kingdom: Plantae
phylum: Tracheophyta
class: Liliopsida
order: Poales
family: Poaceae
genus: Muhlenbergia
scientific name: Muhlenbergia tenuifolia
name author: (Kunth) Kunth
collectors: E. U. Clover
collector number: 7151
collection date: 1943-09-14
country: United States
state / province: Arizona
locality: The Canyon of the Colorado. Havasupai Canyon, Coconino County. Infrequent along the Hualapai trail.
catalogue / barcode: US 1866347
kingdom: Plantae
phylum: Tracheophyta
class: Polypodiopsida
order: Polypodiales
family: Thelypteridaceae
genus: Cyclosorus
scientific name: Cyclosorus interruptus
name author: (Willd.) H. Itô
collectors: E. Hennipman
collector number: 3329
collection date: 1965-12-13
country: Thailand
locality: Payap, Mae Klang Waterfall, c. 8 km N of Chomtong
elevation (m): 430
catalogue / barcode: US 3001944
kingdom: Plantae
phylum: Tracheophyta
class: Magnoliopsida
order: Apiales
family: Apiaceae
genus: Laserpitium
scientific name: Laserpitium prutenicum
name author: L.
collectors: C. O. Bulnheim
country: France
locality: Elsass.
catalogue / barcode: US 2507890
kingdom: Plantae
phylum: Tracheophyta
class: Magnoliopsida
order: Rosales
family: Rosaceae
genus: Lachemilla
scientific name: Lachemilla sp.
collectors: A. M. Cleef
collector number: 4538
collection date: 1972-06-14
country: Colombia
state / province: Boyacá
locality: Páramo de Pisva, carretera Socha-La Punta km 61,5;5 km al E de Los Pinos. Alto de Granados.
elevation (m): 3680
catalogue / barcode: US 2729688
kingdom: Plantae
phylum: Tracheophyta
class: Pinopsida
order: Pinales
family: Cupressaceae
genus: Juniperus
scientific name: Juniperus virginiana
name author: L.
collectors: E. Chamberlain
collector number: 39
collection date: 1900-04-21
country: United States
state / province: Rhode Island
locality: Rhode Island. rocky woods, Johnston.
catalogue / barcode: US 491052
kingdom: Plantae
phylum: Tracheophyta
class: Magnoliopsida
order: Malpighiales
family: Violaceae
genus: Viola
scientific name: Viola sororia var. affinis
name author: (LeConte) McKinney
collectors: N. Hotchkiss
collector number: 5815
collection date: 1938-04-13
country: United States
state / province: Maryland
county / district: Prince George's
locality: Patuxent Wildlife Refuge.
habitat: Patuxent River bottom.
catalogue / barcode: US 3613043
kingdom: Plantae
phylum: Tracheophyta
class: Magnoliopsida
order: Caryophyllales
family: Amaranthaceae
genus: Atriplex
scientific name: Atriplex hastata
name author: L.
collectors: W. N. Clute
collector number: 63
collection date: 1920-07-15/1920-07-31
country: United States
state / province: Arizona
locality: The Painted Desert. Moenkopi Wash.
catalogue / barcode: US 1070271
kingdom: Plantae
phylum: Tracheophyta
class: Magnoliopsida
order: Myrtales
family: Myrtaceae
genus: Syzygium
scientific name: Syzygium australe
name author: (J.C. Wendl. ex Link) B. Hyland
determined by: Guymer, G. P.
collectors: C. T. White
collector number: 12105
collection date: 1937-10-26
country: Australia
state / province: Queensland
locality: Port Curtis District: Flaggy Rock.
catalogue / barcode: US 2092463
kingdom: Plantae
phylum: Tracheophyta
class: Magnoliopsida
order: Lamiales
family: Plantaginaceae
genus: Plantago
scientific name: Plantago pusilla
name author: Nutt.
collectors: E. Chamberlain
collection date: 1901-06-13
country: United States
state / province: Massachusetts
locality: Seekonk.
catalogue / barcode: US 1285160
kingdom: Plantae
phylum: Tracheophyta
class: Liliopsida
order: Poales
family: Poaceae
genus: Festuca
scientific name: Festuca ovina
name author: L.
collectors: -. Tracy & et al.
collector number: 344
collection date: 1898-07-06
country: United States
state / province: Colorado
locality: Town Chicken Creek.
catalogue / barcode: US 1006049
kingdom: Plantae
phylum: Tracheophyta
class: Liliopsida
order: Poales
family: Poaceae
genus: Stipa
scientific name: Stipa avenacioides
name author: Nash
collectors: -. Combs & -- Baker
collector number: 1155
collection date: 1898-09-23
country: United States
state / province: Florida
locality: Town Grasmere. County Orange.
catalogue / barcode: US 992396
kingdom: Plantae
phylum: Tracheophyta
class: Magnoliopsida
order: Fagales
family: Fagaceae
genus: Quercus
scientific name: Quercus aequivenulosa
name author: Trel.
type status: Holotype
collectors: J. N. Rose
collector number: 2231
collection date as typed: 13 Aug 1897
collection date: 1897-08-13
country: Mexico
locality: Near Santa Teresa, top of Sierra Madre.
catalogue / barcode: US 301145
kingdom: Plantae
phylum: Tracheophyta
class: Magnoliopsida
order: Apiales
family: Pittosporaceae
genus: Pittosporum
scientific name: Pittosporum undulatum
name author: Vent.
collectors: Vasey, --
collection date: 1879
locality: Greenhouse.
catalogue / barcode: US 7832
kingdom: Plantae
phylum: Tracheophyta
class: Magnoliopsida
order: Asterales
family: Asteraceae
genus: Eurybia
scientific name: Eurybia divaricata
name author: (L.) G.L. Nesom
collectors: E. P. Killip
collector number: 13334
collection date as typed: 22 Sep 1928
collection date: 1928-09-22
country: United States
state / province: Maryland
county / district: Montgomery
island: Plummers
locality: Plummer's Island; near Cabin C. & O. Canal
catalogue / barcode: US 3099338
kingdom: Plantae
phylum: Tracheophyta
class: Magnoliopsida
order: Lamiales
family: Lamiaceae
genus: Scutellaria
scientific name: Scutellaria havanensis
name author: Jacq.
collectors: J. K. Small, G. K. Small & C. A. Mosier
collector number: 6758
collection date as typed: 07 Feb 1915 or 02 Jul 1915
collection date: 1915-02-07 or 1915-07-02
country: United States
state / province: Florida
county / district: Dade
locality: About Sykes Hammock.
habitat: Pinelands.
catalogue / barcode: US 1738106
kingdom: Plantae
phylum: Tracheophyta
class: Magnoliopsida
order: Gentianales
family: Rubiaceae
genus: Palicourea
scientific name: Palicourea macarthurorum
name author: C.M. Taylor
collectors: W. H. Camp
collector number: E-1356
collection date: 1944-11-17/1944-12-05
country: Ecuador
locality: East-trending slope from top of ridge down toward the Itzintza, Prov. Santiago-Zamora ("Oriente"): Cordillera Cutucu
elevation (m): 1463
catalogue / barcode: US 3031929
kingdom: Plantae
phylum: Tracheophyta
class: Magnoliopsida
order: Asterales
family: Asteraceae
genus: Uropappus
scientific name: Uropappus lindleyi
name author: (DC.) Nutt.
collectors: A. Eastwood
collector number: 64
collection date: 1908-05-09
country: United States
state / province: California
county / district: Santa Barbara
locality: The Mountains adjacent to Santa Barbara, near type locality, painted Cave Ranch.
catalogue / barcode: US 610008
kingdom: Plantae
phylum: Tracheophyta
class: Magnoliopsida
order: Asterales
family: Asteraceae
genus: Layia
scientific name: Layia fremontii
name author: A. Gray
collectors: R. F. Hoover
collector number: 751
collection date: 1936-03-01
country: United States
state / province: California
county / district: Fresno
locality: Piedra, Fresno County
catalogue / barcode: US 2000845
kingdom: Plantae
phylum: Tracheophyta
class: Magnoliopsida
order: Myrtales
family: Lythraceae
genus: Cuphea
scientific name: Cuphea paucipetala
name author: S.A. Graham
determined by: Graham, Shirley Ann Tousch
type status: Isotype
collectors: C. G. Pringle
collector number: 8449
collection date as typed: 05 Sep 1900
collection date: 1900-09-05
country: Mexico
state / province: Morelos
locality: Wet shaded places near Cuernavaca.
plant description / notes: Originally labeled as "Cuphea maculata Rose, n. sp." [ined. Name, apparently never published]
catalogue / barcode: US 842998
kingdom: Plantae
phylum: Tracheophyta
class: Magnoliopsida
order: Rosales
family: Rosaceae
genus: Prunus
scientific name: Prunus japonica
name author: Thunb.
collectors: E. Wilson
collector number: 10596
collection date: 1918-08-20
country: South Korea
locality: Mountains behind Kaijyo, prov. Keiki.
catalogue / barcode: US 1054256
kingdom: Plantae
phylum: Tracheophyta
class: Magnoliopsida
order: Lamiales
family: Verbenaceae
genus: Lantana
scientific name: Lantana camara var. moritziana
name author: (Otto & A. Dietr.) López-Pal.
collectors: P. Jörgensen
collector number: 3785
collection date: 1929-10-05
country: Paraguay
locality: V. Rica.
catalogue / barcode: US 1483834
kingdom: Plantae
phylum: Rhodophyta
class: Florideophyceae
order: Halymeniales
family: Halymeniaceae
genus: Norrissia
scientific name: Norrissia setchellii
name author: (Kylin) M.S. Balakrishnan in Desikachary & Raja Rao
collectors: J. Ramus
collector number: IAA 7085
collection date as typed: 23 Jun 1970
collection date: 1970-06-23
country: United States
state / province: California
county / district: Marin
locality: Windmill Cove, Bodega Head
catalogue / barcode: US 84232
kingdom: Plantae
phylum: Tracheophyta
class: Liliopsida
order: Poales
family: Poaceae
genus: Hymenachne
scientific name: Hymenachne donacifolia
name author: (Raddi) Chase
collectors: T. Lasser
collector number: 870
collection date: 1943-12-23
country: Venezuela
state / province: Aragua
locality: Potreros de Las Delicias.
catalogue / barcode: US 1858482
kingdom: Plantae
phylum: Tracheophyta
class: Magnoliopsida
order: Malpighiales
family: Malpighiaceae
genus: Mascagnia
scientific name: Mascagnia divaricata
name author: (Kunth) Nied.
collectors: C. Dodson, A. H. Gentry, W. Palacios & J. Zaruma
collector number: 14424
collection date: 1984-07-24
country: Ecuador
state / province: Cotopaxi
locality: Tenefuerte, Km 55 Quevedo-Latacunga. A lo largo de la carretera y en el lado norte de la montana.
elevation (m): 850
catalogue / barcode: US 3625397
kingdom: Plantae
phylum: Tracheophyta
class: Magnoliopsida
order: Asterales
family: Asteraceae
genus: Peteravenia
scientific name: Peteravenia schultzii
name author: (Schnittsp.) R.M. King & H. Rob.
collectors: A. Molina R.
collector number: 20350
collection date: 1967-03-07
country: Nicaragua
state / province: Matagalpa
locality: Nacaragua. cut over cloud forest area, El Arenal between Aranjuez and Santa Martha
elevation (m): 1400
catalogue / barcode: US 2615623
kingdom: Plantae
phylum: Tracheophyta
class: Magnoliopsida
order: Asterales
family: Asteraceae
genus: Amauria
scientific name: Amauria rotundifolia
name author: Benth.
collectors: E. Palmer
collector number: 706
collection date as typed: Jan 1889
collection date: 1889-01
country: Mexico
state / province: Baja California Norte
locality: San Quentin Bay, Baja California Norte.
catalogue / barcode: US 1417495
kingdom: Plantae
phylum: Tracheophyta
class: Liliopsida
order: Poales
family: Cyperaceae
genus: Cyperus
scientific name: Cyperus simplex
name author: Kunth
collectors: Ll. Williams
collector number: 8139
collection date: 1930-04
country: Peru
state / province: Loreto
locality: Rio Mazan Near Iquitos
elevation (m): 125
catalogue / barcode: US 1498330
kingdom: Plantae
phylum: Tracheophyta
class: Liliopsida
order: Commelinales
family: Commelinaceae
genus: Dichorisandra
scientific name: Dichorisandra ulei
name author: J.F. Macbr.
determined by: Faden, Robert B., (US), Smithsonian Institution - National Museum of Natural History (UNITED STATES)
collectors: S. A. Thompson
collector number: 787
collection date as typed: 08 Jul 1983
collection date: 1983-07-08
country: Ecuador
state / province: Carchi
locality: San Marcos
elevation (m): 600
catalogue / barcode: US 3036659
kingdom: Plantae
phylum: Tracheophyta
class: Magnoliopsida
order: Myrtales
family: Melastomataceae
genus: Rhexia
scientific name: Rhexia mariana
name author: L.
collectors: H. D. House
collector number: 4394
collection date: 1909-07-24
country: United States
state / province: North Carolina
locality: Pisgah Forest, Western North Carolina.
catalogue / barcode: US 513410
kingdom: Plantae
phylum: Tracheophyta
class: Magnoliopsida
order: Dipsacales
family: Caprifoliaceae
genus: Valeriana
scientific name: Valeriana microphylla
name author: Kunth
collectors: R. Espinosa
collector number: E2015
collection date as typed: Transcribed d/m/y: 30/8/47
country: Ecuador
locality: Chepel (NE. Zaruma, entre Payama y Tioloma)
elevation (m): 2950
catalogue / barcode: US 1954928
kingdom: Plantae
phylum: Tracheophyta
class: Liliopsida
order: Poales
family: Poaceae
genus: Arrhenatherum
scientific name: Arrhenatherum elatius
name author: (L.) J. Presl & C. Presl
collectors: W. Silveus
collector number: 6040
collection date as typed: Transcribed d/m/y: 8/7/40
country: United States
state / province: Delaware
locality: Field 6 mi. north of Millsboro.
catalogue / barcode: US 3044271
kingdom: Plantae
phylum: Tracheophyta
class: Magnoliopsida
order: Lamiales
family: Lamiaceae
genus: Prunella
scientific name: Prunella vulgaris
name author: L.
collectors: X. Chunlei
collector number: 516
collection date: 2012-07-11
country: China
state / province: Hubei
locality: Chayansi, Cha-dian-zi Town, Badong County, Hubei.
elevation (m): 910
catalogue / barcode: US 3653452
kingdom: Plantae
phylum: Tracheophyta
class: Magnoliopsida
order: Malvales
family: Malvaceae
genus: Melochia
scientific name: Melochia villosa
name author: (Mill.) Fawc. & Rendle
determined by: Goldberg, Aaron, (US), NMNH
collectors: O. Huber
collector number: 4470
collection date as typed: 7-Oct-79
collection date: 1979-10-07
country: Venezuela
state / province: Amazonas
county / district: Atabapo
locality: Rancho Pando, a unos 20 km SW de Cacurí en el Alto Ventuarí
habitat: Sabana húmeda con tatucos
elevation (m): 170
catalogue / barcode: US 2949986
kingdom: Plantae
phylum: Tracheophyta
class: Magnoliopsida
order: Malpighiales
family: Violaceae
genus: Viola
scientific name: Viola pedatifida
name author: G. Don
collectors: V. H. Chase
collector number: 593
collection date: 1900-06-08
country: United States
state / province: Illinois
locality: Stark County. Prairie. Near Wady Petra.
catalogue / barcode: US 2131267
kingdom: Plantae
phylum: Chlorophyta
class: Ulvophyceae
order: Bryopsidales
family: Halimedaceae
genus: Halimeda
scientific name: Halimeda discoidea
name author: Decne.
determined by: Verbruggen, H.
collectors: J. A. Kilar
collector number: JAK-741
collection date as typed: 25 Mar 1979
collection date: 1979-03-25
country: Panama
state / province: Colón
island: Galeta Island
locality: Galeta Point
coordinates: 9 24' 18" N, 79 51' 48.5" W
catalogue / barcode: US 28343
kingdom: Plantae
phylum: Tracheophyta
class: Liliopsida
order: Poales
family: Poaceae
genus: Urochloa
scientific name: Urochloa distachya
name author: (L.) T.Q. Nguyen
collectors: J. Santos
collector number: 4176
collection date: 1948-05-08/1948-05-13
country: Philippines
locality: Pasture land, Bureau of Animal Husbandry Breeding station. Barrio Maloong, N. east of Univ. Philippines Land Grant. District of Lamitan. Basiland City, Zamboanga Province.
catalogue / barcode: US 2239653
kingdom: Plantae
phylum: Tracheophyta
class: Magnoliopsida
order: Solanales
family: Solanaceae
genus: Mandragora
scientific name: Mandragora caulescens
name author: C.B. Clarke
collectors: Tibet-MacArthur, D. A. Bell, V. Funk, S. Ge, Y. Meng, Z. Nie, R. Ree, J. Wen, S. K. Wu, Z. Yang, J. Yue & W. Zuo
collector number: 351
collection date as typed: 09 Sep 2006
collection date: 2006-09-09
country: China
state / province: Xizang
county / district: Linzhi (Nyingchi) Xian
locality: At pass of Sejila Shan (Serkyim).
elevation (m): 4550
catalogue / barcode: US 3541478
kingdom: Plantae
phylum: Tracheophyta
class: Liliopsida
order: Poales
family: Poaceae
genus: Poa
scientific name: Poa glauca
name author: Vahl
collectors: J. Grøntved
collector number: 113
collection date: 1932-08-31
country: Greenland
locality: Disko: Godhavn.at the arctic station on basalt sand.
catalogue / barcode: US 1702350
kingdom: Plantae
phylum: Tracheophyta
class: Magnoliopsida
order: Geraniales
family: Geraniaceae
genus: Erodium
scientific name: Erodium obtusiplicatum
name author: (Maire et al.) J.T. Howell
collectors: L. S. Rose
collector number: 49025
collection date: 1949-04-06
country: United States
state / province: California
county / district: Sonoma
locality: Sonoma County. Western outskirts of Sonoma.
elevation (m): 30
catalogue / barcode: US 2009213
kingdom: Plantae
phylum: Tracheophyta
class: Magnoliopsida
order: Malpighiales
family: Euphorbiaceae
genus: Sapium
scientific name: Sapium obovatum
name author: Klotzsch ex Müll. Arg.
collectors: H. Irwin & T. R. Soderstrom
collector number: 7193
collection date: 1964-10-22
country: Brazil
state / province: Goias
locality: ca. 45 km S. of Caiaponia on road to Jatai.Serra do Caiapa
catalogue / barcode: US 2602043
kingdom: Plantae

────────

Task to carry out: Transcribe everything in the listing above, from the line containing "collection date: 1898-07-06" down to the line containing "genus: Stipa", with both of those lines included.

Expected answer:
collection date: 1898-07-06
country: United States
state / province: Colorado
locality: Town Chicken Creek.
catalogue / barcode: US 1006049
kingdom: Plantae
phylum: Tracheophyta
class: Liliopsida
order: Poales
family: Poaceae
genus: Stipa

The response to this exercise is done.